What is the driving force behind everything you do? What keeps you motivated and driven on an everyday basis?

For as long as I can remember, my driving force has been the need to do what is right. It comes from a couple of lessons that my parents instilled very deeply. One, a belief in karma that basically translates into a need to work very hard without thinking of results. The other, loving whatever you do with a passion that transcends everything. If I look at my life right now, what keeps me motivated every day would be the people who love me, starting with the awesome twosome, my two very young children, who are perfect examples of those very two lessons that I started with.

Do you think Women’s Day should be celebrated? Why?
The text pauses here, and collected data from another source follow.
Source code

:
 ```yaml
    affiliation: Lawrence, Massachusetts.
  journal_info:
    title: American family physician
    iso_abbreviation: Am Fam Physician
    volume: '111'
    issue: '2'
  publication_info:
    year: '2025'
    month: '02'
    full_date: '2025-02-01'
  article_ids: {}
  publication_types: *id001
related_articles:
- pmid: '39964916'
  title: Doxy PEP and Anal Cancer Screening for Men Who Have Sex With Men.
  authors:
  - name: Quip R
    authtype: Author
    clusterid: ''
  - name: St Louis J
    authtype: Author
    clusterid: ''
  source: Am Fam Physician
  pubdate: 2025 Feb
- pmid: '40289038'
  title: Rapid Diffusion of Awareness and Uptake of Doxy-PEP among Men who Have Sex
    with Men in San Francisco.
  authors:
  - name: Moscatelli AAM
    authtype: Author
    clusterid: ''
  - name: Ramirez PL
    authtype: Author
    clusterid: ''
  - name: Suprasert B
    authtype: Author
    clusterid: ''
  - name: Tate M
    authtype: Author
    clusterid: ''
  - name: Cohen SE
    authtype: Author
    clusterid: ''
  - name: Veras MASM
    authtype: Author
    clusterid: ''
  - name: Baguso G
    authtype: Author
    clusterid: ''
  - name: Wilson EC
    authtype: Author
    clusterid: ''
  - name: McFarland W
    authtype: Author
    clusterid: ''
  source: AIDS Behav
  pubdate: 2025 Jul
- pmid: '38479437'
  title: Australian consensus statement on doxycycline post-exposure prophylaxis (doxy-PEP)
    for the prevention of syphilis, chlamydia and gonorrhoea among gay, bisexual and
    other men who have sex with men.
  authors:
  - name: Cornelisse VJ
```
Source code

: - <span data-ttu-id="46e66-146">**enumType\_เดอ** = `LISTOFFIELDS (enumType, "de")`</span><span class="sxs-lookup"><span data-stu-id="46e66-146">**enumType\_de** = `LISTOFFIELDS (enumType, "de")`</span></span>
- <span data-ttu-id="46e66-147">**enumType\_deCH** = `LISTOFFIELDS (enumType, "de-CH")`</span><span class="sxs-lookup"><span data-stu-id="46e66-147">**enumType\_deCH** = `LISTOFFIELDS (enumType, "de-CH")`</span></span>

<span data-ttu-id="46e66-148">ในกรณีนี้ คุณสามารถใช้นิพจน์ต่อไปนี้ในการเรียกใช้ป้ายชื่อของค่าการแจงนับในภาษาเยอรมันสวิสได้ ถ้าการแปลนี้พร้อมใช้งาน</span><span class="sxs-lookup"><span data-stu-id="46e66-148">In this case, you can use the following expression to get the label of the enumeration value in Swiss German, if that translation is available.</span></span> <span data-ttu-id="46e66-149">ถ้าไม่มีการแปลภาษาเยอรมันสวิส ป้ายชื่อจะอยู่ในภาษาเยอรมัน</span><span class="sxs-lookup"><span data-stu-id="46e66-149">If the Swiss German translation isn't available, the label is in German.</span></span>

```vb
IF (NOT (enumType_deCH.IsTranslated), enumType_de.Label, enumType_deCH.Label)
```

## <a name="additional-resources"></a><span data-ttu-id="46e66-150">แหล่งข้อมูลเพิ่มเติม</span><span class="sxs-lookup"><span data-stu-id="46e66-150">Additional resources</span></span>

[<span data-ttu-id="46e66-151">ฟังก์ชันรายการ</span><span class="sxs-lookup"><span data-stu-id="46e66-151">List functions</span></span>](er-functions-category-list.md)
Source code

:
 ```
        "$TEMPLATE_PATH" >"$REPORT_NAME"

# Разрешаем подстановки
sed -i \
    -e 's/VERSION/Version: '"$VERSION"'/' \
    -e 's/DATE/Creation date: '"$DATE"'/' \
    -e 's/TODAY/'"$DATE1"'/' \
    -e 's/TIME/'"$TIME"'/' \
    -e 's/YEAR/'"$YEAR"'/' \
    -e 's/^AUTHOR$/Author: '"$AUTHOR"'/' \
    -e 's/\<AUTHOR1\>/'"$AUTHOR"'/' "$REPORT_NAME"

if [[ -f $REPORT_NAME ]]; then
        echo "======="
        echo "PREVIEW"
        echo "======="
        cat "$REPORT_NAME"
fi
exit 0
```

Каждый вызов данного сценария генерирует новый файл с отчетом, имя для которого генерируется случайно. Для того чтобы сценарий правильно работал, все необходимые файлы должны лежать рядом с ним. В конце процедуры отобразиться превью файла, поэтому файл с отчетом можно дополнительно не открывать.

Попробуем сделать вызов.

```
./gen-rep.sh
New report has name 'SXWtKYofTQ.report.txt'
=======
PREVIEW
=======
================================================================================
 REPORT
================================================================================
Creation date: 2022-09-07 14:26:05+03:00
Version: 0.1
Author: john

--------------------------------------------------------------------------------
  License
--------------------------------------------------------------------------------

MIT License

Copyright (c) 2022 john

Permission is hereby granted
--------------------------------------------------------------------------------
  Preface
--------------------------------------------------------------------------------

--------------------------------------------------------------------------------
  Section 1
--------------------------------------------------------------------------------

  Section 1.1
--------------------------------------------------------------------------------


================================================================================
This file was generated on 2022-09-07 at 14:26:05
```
I think Women’s Day should be celebrated for the same reason and in the same spirit that we celebrate Independence Day. It is an event that is rooted in history, a history of terrible struggle and gross inequality. We should celebrate vehemently the fact that there were women who sacrificed a great deal to win every privilege that many women today enjoy. From the right to vote to the right to education and the right to own property, these are all hard-won rights that we must not give up, any more than we would give up our right to freedom of thought, speech or action in an independent democracy. And at the same time, we have to remember that those of us who have this freedom and these rights speak for many women who even today do not have the right to their own body or mind.

I think men and women should celebrate each other and respect each other every day, and not just one day of the year, so I have never thought of Women’s Day in the same way as commercial advertisements do. I am happy for people who choose to celebrate this day with flowers and cards, but I do get a little annoyed when people get carried away with the compliments and forget to talk about gender parity and inclusiveness. For me, Women’s Day is about achieving equality and even when (if ever) the day comes that there is a perfectly equal, inclusive world, we should still celebrate it to remind ourselves of what we have gained!

Apeksha Sandesh congratulates Diyasree Chattopadhyay for her contribution and commitment towards the field of education and publishing. We wish her good luck for the future endeavours!